PROBLEM DESCRIPTION ▸ From the line with "X19277Y6967D03*" down to the final line of the records below, retype everything exactly and leave out the rest.

TASK INPUT ▸
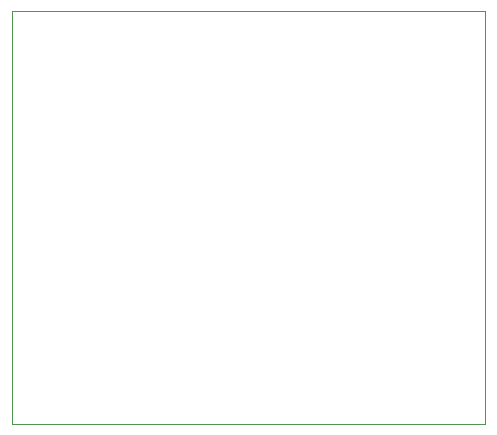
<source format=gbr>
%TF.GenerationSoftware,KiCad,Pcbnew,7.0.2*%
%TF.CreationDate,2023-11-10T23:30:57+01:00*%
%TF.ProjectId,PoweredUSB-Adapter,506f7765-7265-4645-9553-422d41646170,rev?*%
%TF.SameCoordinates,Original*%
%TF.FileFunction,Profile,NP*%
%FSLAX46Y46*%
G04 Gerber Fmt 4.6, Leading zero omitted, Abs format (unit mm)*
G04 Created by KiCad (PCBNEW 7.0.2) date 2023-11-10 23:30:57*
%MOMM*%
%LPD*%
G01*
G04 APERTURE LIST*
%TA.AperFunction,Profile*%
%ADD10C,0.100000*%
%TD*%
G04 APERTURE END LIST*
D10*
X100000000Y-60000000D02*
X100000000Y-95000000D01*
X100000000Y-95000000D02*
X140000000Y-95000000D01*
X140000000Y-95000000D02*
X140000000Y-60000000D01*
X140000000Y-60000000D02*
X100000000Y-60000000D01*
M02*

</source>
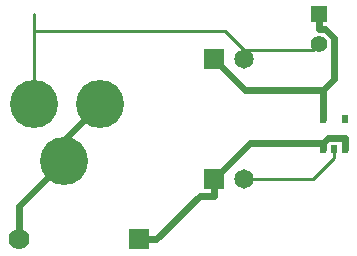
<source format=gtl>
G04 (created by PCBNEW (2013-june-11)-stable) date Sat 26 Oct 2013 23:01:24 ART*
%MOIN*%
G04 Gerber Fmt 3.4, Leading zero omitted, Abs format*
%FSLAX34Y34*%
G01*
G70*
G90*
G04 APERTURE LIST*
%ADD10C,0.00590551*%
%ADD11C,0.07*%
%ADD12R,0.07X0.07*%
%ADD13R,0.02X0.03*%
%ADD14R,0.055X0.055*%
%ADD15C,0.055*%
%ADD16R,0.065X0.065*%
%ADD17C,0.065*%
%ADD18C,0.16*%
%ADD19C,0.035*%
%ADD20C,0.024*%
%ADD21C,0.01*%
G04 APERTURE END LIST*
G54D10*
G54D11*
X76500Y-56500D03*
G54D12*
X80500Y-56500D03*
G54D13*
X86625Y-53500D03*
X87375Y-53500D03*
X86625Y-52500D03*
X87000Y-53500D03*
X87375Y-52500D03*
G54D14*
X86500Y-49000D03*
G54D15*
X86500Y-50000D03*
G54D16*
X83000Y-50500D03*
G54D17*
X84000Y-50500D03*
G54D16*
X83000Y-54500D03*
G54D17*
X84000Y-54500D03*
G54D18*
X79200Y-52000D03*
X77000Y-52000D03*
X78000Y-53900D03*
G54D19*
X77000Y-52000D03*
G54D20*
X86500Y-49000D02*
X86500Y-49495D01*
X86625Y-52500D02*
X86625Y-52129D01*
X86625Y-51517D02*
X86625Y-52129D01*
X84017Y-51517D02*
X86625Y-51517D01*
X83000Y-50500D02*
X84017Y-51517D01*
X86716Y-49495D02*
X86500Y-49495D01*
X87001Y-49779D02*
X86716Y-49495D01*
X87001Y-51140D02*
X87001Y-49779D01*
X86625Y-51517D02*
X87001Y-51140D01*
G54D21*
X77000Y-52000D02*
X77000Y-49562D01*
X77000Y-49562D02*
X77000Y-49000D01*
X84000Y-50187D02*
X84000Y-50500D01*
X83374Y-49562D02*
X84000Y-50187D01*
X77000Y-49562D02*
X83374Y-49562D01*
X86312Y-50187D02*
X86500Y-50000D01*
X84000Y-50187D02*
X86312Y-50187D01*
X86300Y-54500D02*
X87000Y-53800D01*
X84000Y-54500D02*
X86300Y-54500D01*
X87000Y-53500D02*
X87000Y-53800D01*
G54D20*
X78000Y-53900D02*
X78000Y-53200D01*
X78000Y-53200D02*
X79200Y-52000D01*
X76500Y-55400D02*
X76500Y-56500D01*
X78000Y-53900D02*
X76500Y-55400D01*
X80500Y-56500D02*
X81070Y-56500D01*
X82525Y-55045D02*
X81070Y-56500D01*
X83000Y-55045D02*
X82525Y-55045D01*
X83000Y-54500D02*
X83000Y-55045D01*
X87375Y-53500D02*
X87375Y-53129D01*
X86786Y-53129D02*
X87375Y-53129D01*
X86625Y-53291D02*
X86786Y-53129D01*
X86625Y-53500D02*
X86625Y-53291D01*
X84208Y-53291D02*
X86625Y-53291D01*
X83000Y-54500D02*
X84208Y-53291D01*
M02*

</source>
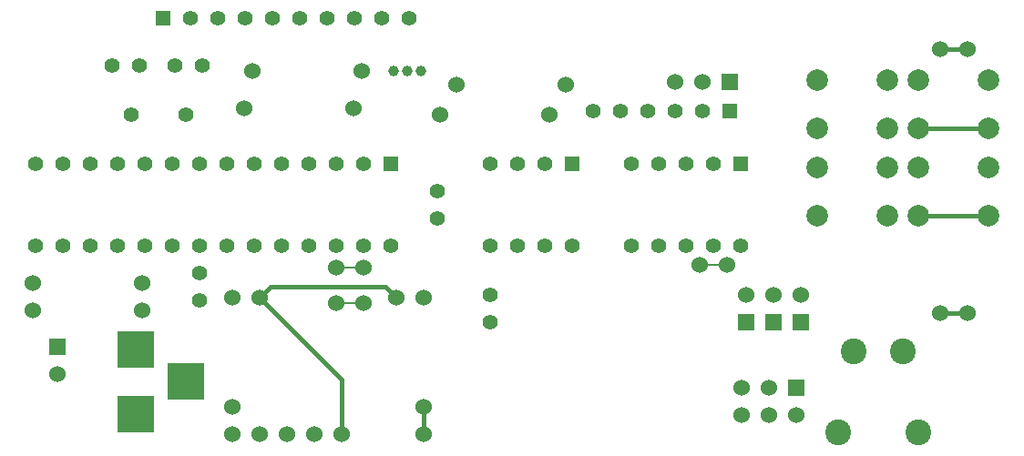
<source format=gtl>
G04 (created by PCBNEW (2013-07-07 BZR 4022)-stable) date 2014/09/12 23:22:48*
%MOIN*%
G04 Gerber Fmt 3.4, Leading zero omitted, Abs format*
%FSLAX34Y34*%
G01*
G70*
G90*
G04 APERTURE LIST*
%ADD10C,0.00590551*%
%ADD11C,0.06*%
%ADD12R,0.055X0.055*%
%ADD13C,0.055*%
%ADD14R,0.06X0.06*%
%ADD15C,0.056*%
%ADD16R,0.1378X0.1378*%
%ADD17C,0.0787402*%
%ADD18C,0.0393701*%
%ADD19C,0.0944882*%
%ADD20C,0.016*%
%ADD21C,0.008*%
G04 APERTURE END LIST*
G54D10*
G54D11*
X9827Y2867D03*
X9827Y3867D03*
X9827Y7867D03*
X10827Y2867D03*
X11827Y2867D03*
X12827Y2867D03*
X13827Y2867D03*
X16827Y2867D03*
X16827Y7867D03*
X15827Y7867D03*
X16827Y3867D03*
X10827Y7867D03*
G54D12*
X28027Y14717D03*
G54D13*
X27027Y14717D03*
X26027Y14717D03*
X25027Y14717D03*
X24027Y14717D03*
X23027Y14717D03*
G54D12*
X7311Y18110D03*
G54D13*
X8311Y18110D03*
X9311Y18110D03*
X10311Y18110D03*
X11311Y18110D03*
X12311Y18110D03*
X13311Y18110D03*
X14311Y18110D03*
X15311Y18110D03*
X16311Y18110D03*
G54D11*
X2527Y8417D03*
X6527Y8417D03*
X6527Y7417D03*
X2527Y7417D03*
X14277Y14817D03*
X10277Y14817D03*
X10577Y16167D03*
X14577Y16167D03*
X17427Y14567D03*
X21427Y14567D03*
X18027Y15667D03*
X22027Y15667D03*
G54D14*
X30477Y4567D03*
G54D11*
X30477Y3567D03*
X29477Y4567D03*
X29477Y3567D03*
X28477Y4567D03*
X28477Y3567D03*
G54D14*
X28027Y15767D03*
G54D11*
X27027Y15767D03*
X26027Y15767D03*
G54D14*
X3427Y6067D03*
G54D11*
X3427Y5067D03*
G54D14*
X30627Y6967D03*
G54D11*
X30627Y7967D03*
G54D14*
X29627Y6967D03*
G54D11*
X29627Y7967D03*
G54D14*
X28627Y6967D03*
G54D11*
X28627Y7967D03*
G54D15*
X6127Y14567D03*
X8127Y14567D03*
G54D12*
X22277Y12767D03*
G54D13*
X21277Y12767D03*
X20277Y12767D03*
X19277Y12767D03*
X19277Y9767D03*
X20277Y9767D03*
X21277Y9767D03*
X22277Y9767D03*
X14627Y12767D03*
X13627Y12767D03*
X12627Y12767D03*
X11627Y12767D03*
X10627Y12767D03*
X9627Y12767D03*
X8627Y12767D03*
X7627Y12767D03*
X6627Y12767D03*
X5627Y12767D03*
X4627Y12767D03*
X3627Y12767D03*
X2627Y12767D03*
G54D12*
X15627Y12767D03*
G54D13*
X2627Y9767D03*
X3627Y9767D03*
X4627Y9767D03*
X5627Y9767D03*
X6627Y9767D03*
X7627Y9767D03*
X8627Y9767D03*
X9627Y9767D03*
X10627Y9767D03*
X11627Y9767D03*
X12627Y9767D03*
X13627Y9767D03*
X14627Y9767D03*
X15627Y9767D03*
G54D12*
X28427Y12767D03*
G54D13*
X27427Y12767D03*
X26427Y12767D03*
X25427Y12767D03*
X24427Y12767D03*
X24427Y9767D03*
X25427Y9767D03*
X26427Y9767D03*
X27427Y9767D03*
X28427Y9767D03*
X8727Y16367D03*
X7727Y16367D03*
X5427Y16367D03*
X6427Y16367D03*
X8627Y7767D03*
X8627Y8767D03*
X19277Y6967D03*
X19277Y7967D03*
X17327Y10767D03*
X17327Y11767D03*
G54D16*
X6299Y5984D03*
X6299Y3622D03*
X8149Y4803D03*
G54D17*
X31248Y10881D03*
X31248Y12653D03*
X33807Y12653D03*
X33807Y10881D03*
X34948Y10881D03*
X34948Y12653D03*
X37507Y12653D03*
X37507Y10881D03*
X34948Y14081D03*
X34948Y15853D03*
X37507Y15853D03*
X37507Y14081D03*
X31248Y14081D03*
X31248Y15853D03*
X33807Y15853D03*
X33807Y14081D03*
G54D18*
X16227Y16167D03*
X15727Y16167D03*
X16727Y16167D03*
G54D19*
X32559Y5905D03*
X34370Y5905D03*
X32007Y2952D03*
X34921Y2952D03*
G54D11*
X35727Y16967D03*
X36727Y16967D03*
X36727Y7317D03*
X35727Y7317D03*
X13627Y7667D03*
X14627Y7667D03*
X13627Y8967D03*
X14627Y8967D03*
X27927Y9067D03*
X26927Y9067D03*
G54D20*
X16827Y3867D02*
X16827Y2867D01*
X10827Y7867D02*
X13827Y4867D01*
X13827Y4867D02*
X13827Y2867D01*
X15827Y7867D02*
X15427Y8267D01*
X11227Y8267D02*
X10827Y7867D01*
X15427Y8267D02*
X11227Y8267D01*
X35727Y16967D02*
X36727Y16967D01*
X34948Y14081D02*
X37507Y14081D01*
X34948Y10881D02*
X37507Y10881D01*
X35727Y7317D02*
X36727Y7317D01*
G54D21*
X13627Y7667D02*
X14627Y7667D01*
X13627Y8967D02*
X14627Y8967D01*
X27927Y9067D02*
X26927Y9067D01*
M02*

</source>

WRITTEN REPLY ▸
X19277Y6967D03*
X19277Y7967D03*
X17327Y10767D03*
X17327Y11767D03*
G54D16*
X6299Y5984D03*
X6299Y3622D03*
X8149Y4803D03*
G54D17*
X31248Y10881D03*
X31248Y12653D03*
X33807Y12653D03*
X33807Y10881D03*
X34948Y10881D03*
X34948Y12653D03*
X37507Y12653D03*
X37507Y10881D03*
X34948Y14081D03*
X34948Y15853D03*
X37507Y15853D03*
X37507Y14081D03*
X31248Y14081D03*
X31248Y15853D03*
X33807Y15853D03*
X33807Y14081D03*
G54D18*
X16227Y16167D03*
X15727Y16167D03*
X16727Y16167D03*
G54D19*
X32559Y5905D03*
X34370Y5905D03*
X32007Y2952D03*
X34921Y2952D03*
G54D11*
X35727Y16967D03*
X36727Y16967D03*
X36727Y7317D03*
X35727Y7317D03*
X13627Y7667D03*
X14627Y7667D03*
X13627Y8967D03*
X14627Y8967D03*
X27927Y9067D03*
X26927Y9067D03*
G54D20*
X16827Y3867D02*
X16827Y2867D01*
X10827Y7867D02*
X13827Y4867D01*
X13827Y4867D02*
X13827Y2867D01*
X15827Y7867D02*
X15427Y8267D01*
X11227Y8267D02*
X10827Y7867D01*
X15427Y8267D02*
X11227Y8267D01*
X35727Y16967D02*
X36727Y16967D01*
X34948Y14081D02*
X37507Y14081D01*
X34948Y10881D02*
X37507Y10881D01*
X35727Y7317D02*
X36727Y7317D01*
G54D21*
X13627Y7667D02*
X14627Y7667D01*
X13627Y8967D02*
X14627Y8967D01*
X27927Y9067D02*
X26927Y9067D01*
M02*

</source>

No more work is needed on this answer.